Uma partitura desse projeto abortado, intitulado "Wieland der Schmied", é apresentada pela primeira vez no quadro de uma exposição sobre o "jovem Hitler" que abriu portas este fim de semana na Áustria.

Os inícios de uma melodia foram escritos em folhas de papel amareladas para música em 1908 pelo único amigo de Hitler na altura, August Kubizek, que as guardou e as transmitiu aos seus herdeiros. Hitler tinha vinte anos. Foi ele quem tocou piano.

Hitler estudou apenas quatro meses, o que mostra, segundo Christian Rapp, um dos curadores da exposição, a sua megalomania. "Hitler sempre sobrestimou as suas habilidades", disse Rapp à AFP.

Essa partitura é considerada a única página sobrevivente de um projeto ambicioso, baseado na mitologia germânica, muito semelhante a uma obra inacabada de Wagner, que tem o mesmo nome.

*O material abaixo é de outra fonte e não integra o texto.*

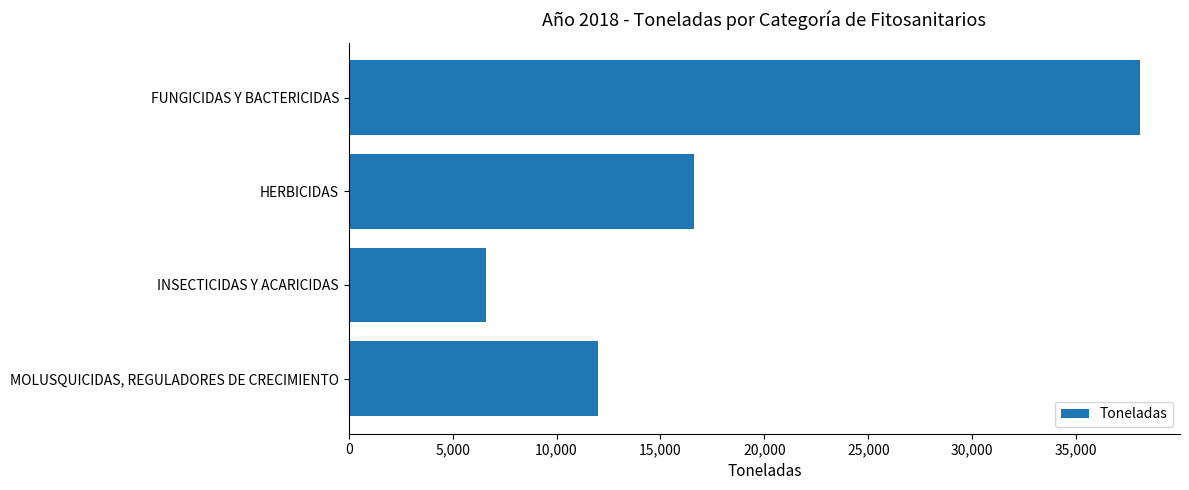

What is the ratio of the value at MOLUSQUICIDAS, REGULADORES DE CRECIMIENTO to the value at FUNGICIDAS Y BACTERICIDAS?

0.3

A exposição, intitulada "O jovem Hitler - Anos de formação de um ditador. 1889-1914", abriu portas este sábado na Casa de História do Museu da Baixa Áustria em Sankt-Pölten e exibe até 9 de agosto uma série de objetos que pertenceram ou estão relacionados com Hitler, recolhidos por August Kubicek entre 1907 e 1920.

Kubicek manteve-os como lembranças da sua juventude antes de perceber a sua potencial importância histórica. Cartas, cartões postais escritos por Hitler, pinturas e esboços estão entre os objetos exibidos.

Nascido a 20 de abril de 1889 na cidade austríaca de Braunau-am-Inn, Hitler ignorava ter talentos artísticos muito menos desenvolvidos do que as suas ambições.

Além de mostrar a jornada pessoal de Hitler, a exposição explora a face oculta da Belle Époque, ou seja, o contexto político e social da Áustria no final do século XIX e início do século XX.